- [Extract provided]:
BEGIN

When I was a kid, if anybody asked who and what I was, I would likely have answered proudly: ‘I’m Craig and I’m Canadian.’
That answer doesn’t work anymore, at least not the second half of it.
The assumption I would have unthinkingly made back in, say the mid to late 60s when my definitions of citizenship and identity were taking ‘final’ shape, was that the label ‘Canadian’ referred to caucasians of European and predominantly British heritage, the racial and national grouping that dominated during the colonization of North America in general and north of the 49th Parallel in particular. My upbringing and education did nothing to disabuse me of those notions. The only First Nations people I ever saw were in subordinate roles on TV westerns produced in the States… most often they were portrayed as the enemy, attacking the innocent settlers who were appropriating their territories.
Five decades on those skewed assumptions, so entrenched that it couldn’t even be called smug to hold them back then, have been swept into the dustbin of history – and atrocious history at that. To the ‘victors’ went the spoils along with the paternalistic prerogative to write official texts. Half a century later, though, the ‘spoils’ have been declared a dispossession by those who want to be polite, theft by those more interested in accuracy. As for the predominance of caucasian Europeans in Canadian society, that status has long-since been challenged statistically, socially, economically and culturally.

END

- [Data provided]:
BEGIN

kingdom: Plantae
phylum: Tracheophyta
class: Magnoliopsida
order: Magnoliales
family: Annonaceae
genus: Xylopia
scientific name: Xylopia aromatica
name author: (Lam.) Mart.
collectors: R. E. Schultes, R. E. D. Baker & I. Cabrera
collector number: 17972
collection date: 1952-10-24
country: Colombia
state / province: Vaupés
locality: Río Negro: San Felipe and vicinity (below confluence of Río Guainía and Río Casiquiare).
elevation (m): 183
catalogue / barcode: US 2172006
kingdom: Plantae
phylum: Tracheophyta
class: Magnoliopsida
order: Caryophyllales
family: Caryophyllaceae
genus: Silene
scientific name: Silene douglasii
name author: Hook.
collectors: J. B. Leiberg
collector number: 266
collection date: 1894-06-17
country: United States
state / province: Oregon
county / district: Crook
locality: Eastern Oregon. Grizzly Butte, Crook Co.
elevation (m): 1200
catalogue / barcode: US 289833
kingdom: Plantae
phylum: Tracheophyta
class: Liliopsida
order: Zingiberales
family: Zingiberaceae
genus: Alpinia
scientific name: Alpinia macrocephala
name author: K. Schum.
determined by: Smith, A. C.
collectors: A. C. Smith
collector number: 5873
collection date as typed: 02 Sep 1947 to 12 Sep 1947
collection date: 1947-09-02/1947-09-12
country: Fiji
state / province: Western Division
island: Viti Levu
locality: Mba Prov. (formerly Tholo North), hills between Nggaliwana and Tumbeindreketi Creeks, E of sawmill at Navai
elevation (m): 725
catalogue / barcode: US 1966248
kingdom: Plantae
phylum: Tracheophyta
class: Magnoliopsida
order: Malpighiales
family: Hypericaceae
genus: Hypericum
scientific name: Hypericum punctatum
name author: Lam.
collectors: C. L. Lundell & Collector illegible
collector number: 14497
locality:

END

Write out the essay on Canadian identity word for word, starting with "The assumption I" and going on through "appropriating their territories.". The lines are separate material with no connection to the essay on Canadian identity.

- [Written solution]:
The assumption I would have unthinkingly made back in, say the mid to late 60s when my definitions of citizenship and identity were taking ‘final’ shape, was that the label ‘Canadian’ referred to caucasians of European and predominantly British heritage, the racial and national grouping that dominated during the colonization of North America in general and north of the 49th Parallel in particular. My upbringing and education did nothing to disabuse me of those notions. The only First Nations people I ever saw were in subordinate roles on TV westerns produced in the States… most often they were portrayed as the enemy, attacking the innocent settlers who were appropriating their territories.